Monday, February 21, 2011

SELLING THE DEADIST

  In 1984 I created the artist  Kristan Kohl in order to surreptitiously show in my NYC gallery MO David. Eventually I also showed my other identities - Richard Mauwra and Mike Osterhout. But it was Kristan Kohl, who I had die in 1985, who has become the most prolific of all my personas. With the re-opening of MO David North I've been revisiting the work of this deadist as well as Richard Mauwra (still alive). Mauwra indulges himself with goofy, purient combine sculptures with titles full of pun and whimsy. You can never have enough fucking whimsy with Mauwra. You got: Stuffing The Puppy, Shaving the Grinch, Poking the Love Bug, Stabbing the Bunny, and LOOK!  It's a Penis. That one Tristan titled. But it's work by the deadist Kristan Kohl that continues to force its way to the front, and joins the rest of my problematic dead artists.

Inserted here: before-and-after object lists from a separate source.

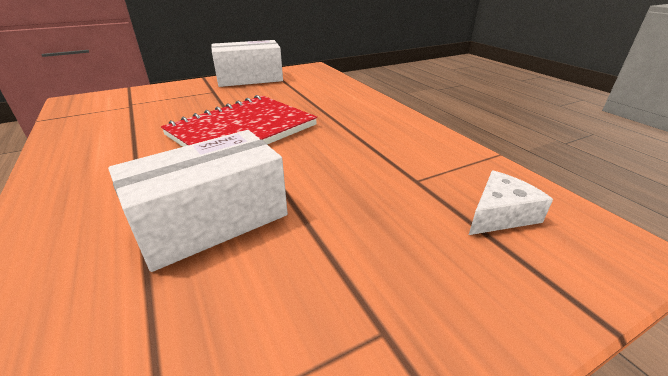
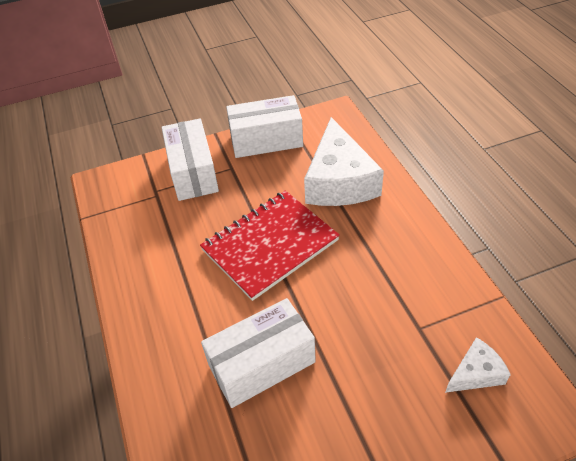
camera: 10 degrees right, 15 degrees up
none -> white box [161,118,219,201]
none -> white cheese [304,117,384,206]

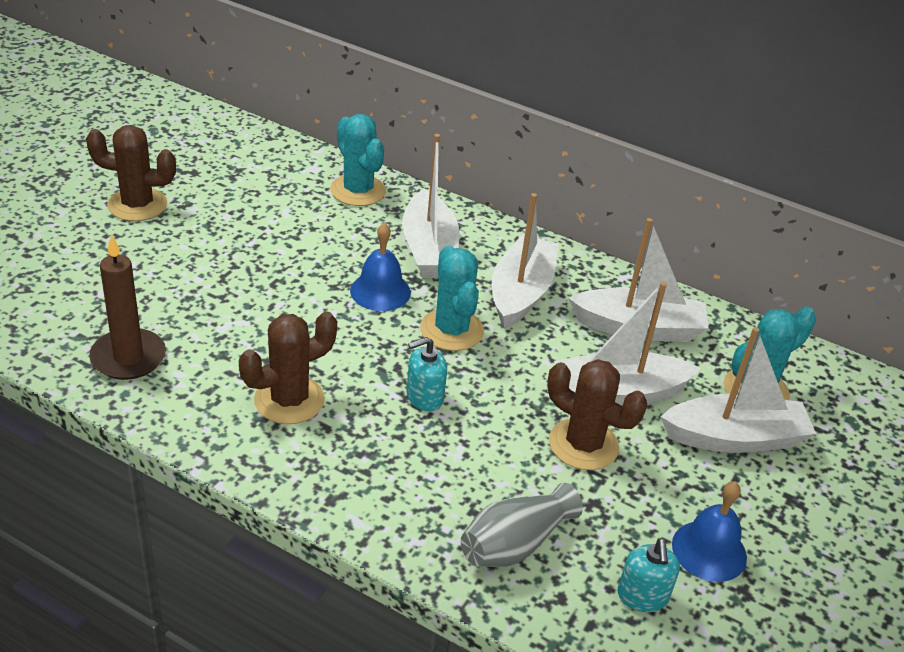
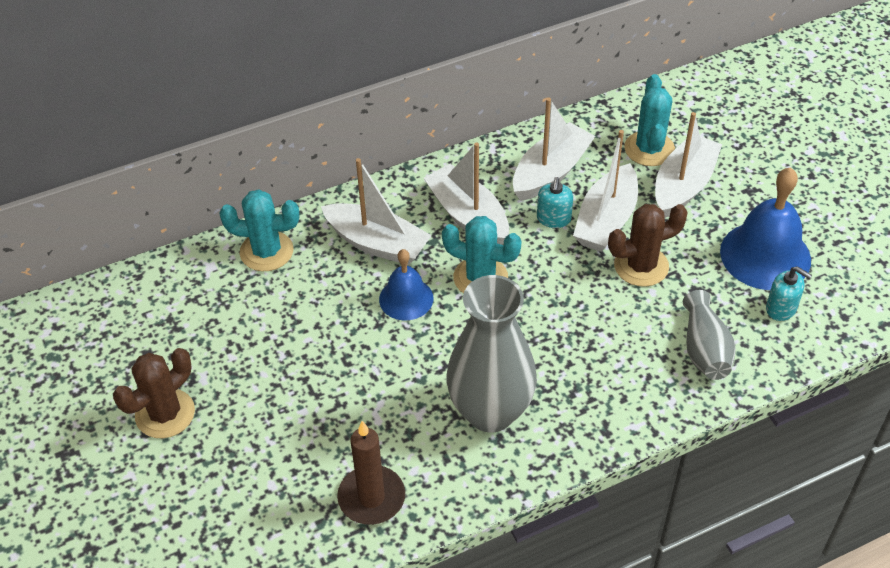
camera: 50 degrees left, 10 degrees up
brown cactus [239,312,337,424] -> grey vase [447,275,537,432]
turquoise soap dispenser [406,337,447,411] -> turquoise soap dispenser moved to [537,177,573,228]
blue bell [672,481,747,582] -> blue bell [720,167,811,290], size x1.68

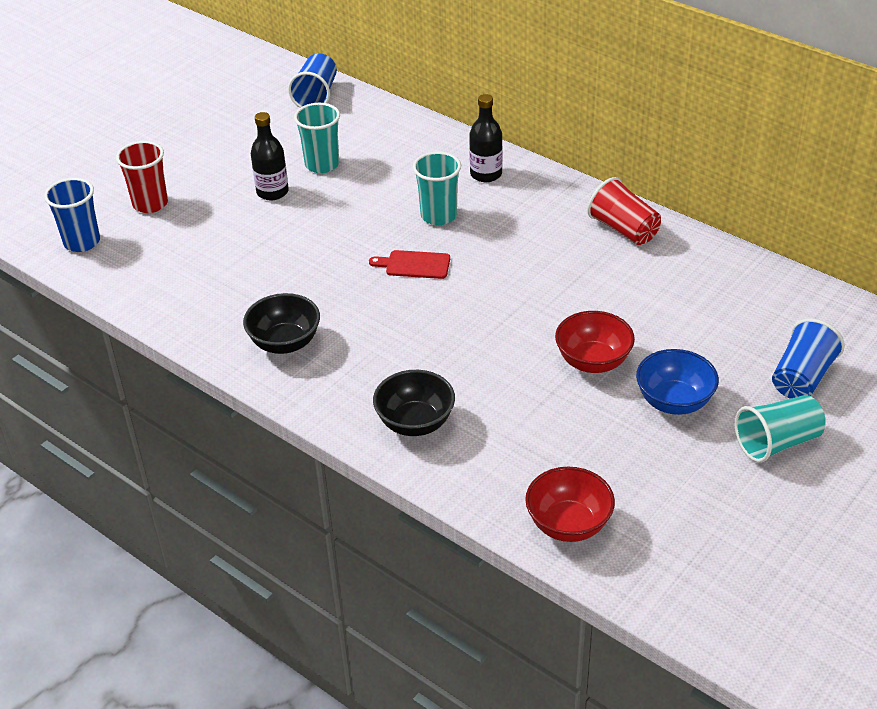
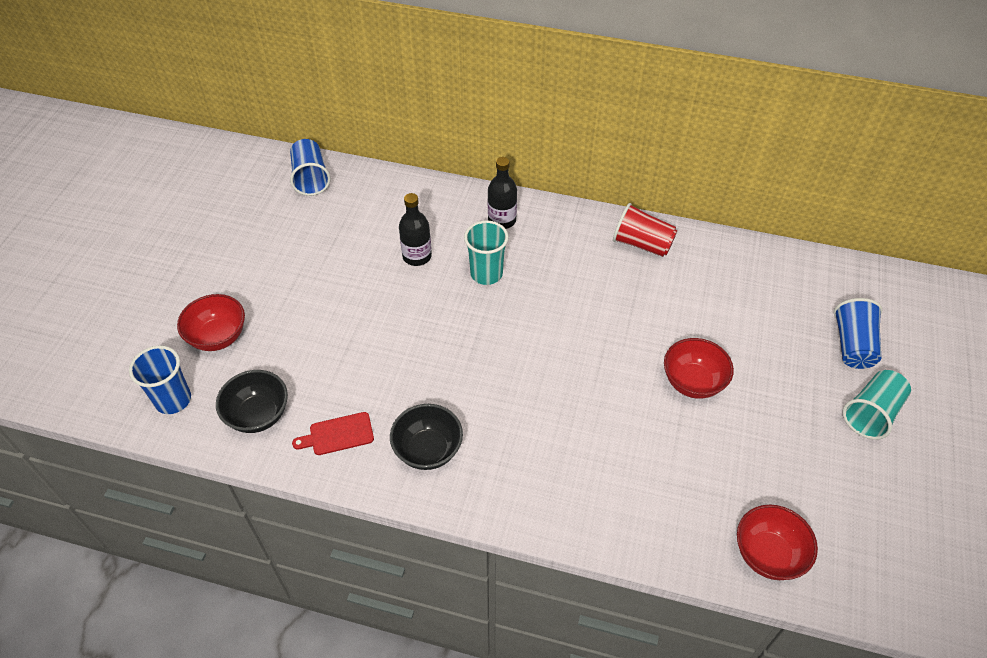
camera: 25 degrees left, 10 degrees up
red cup [116,141,168,213] -> red bowl [177,294,245,351]
black bottle [251,112,289,200] -> black bottle moved to [399,193,432,266]
turquoise cup [294,103,340,173] -> none
red cutting board [369,250,450,279] -> red cutting board moved to [292,412,374,455]
black bowl [373,370,455,436] -> black bowl moved to [216,370,288,433]
blue bowl [636,349,719,415] -> none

    Recently I emailed an art critic friend and informed him about MO David North. He replied that he always loved my work and how lucky I was to still have all of it. He ended his nice little note with "Don't worry. When you die your career will explode." Thanks. I think. I thought I did that. I guess faking it just doesn't fly. I'm starting to know a few dead artists and it's no cake walk in the after life either. Look at Abraham Levin. The poor guy hasn't had a show since 1967. His paintings are fucking great! Shewho manages the estate of Leon Golub and Nancy Spero- both recent deadists and she works goddamn hard keeping the balls in the air. Who knows what's going on with David Ireland's house or all his work. If you don't attain some A-list status while still breathing, it can be a rough road to immortality.
   That old myth of the dead artist being worth so much more can be mightily fueled if the artist dies young and hot. Jean Michel comes to mind. But usually it doesn't apply. If you are just a working stiff, even well known and greatly respected- still a working stiff, a deadist can find a show ending with no where to go but storage. And before you know it the gallerist is calling you "Non-representative." It's a constant struggle even after death. So chances are my stuff isn't going to be worth much more when I'm six feet under, so you might as well start buying it now and do my family a solid by getting it out of my house. Otherwise it's just more work for Shewho and she's got her hands full.